A good chimney is required if your wood-burning stove is to have optimum combustion.
The most important task of a chimney is drawing draught to ensure optimum combustion in the stove and the ability to draw smoke out through the chimney.
Best results are achieved if there is a large difference in temperature between the air in the chimney and the air outside and if the chimney has the right height and dimensions relative to the stove.
As long as the chimney draws a good draught, either a masonry or steel chimney can be used when installing a wood-burning stove. When using a masonry chimney, it is important that the correct flue pipe inlet is used when installing the wood-burning stove. An insulated core lining is recommended for masonry chimneys, usually known as isokern
Modern wood-burning stoves are more demanding
Modern wood-burning stoves are more demanding of chimneys than older models. Modern stoves burn cleaner and have higher combustion efficiency. The higher combustion efficiency means more heat in your room for the same amount of firewood. This also means that less energy is required to heat up your chimney.

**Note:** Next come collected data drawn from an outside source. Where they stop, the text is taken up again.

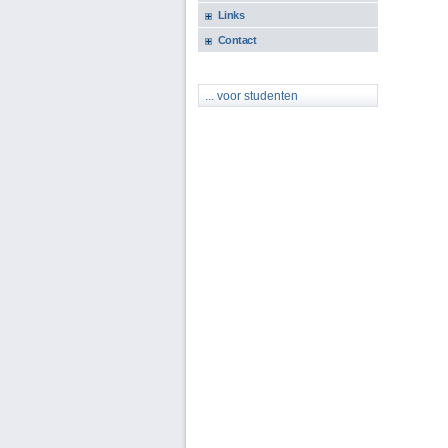
Links
Contact
... voor studenten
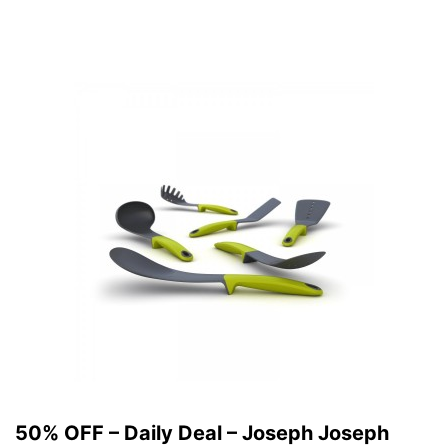
50% OFF – Daily Deal – Joseph Joseph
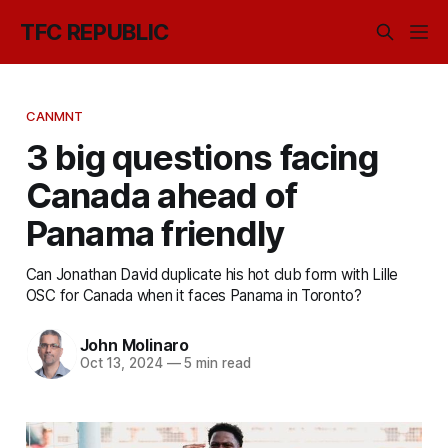
TFC REPUBLIC
CANMNT
3 big questions facing
Canada ahead of
Panama friendly
Can Jonathan David duplicate his hot club form with Lille
OSC for Canada when it faces Panama in Toronto?
John Molinaro
Oct 13, 2024
—
5 min read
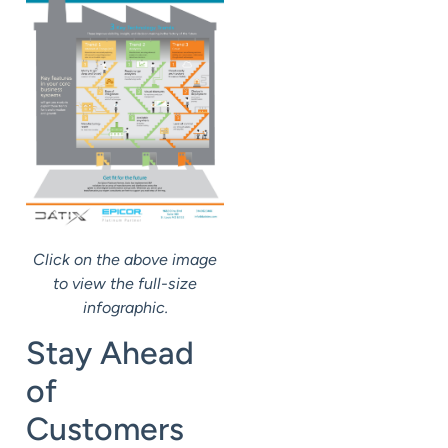
Click on the above image
to view the full-size
infographic.
Stay Ahead
of
Customers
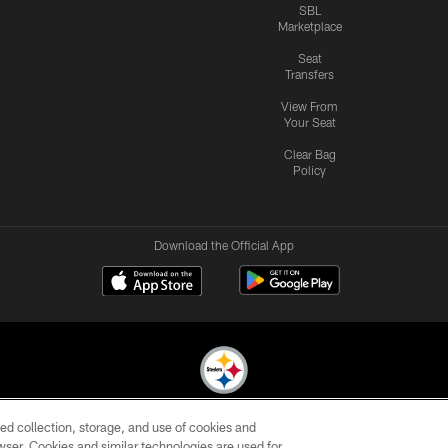
SBL
Marketplace
Seat
Transfers
View From
Your Seat
Clear Bag
Policy
Download the Official App
ed collection, storage, and use of cookies and
© 2026 Pittsburgh Steelers. All Rights Reserved
rowser. Cookies and similar technologies are used for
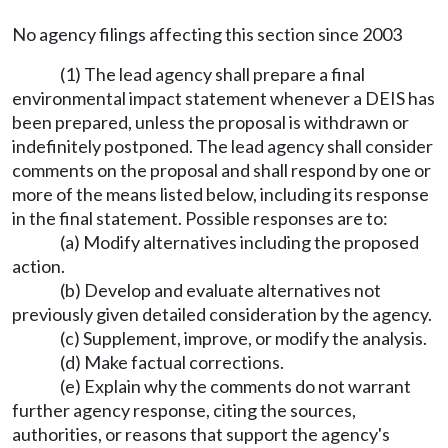
No agency filings affecting this section since 2003
(1) The lead agency shall prepare a final
environmental impact statement whenever a DEIS has
been prepared, unless the proposal is withdrawn or
indefinitely postponed. The lead agency shall consider
comments on the proposal and shall respond by one or
more of the means listed below, including its response
in the final statement. Possible responses are to:
(a) Modify alternatives including the proposed
action.
(b) Develop and evaluate alternatives not
previously given detailed consideration by the agency.
(c) Supplement, improve, or modify the analysis.
(d) Make factual corrections.
(e) Explain why the comments do not warrant
further agency response, citing the sources,
authorities, or reasons that support the agency's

When replacing an old wood-burning stove with a modern one that has higher combustion efficiency, you may experience that your chimney no longer has optimal draw. This is typically seen on masonry chimneys that have no insulated core. A good solution to this issue would be to fit a smoke extractor to your chimney.
If your chimney is borderline in its draw, you may also experience that ash and smoke is blown into the room when the stove door is opened. A smoke extractor would also be of benefit here.
Which chimney works best?
A masonry chimney will take longer to heat up than an insulated steel chimney before it can achieve optimum combustion, as steel heats up a lot faster than brickwork.

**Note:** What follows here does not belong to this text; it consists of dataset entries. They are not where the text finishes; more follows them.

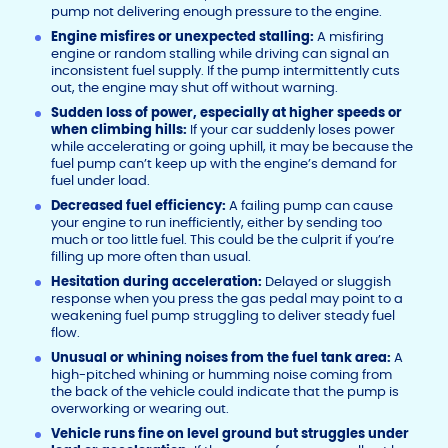
pump not delivering enough pressure to the engine.
Engine misfires or unexpected stalling:
A misfiring
engine or random stalling while driving can signal an
inconsistent fuel supply. If the pump intermittently cuts
out, the engine may shut off without warning.
Sudden loss of power, especially at higher speeds or
when climbing hills:
If your car suddenly loses power
while accelerating or going uphill, it may be because the
fuel pump can’t keep up with the engine’s demand for
fuel under load.
Decreased fuel efficiency:
A failing pump can cause
your engine to run inefficiently, either by sending too
much or too little fuel. This could be the culprit if you’re
filling up more often than usual.
Hesitation during acceleration:
Delayed or sluggish
response when you press the gas pedal may point to a
weakening fuel pump struggling to deliver steady fuel
flow.
Unusual or whining noises from the fuel tank area:
A
high-pitched whining or humming noise coming from
the back of the vehicle could indicate that the pump is
overworking or wearing out.
Vehicle runs fine on level ground but struggles under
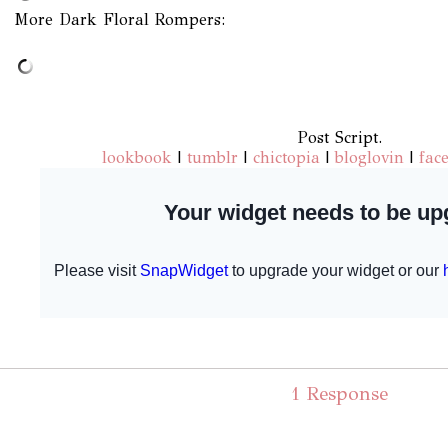
More Dark Floral Rompers:
Post Script.
lookbook
|
tumblr
|
chictopia
|
bloglovin
|
fac
1 Response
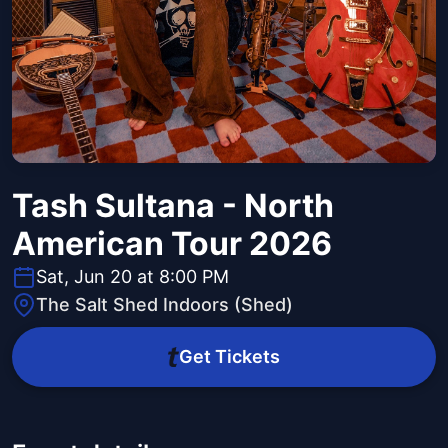
Tash Sultana - North
American Tour 2026
Sat, Jun 20 at 8:00 PM
The Salt Shed Indoors (Shed)
Get Tickets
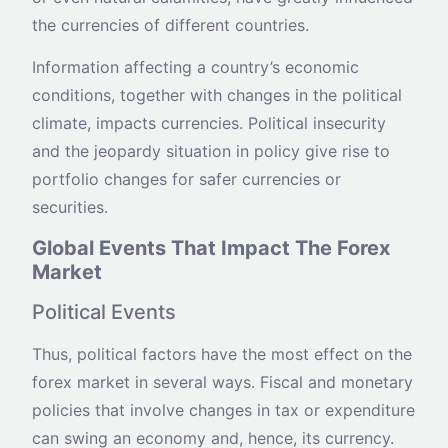
the currencies of different countries.
Information affecting a country’s economic
conditions, together with changes in the political
climate, impacts currencies. Political insecurity
and the jeopardy situation in policy give rise to
portfolio changes for safer currencies or
securities.
Global Events That Impact The Forex
Market
Political Events
Thus, political factors have the most effect on the
forex market in several ways. Fiscal and monetary
policies that involve changes in tax or expenditure
can swing an economy and, hence, its currency.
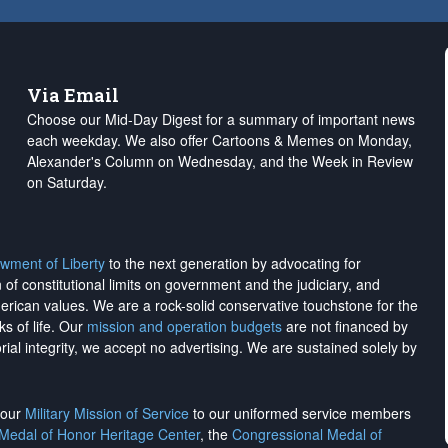
Via Email
Choose our Mid-Day Digest for a summary of important news
each weekday. We also offer Cartoons & Memes on Monday,
Alexander's Column on Wednesday, and the Week in Review
on Saturday.
wment of Liberty
to the next generation by advocating for
on of constitutional limits on government and the judiciary, and
merican values. We are a rock-solid conservative touchstone for the
ks of life. Our
mission and operation budgets
are
not financed
by
rial integrity, we
accept no advertising
. We are sustained solely by
h our
Military Mission of Service
to our uniformed service members
 Medal of Honor Heritage Center
, the
Congressional Medal of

The best results are achieved with well-insulated chimneys that are about 4 metres or more from the flue inlet to the top of the chimney
The chimney’s draw will depend on the size of the stove.

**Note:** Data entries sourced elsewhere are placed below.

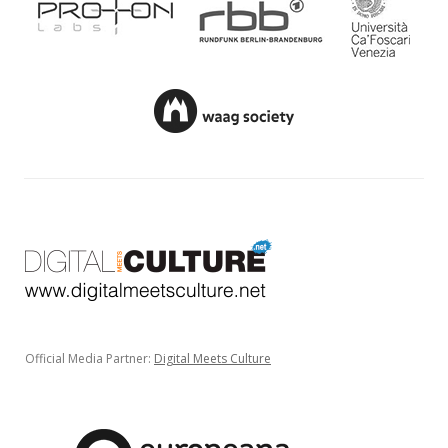
Official Media Partner:
Digital Meets Culture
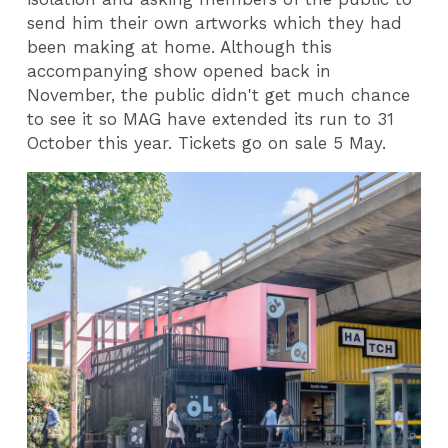
send him their own artworks which they had
been making at home. Although this
accompanying show opened back in
November, the public didn't get much chance
to see it so MAG have extended its run to 31
October this year. Tickets go on sale 5 May.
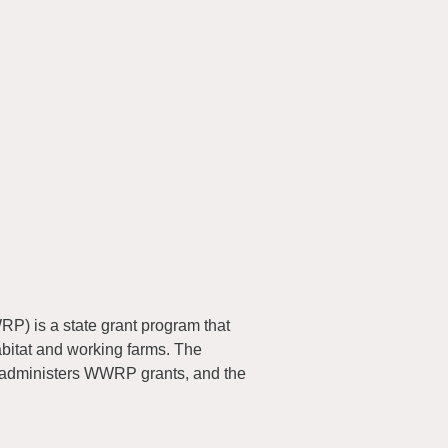
) is a state grant program that
abitat and working farms. The
 administers WWRP grants, and the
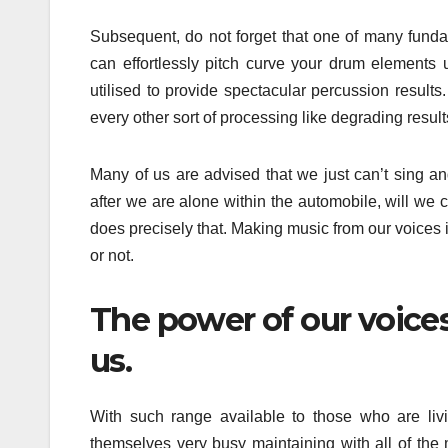
Subsequent, do not forget that one of many funda
can effortlessly pitch curve your drum elements 
utilised to provide spectacular percussion results
every other sort of processing like degrading results 
Many of us are advised that we just can’t sing a
after we are alone within the automobile, will we 
does precisely that. Making music from our voices i
or not.
The power of our voices
us.
With such range available to those who are livin
themselves very busy maintaining with all of the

What compromises a chimney?
- Old/leaky chimney (cracks in the chimney pipe or masonry)
- Badly-insulated chimney (older steel pipes)
- Low chimney height (less than 4 metres) from flue pipe inlet to top of chimney.
- Non-airtight cleaning hatches causing the chimney to draw the wrong air
- Leaks - open draw valves to other stoves that are not in use.
- Limited or no access to fresh air in the room where the stove is installed.
- Extractor hoods
- Adjusted ventilation (supplier has failed to consider wood-burning stoves)
- Low-energy houses or renovated houses with newer, more airtight windows where a sufficient flow of fresh air has not been considered.
Remember to agree with your chimney sweeper whether your chimney requires stepping. All new chimneys must be approved by a chimney sweeper.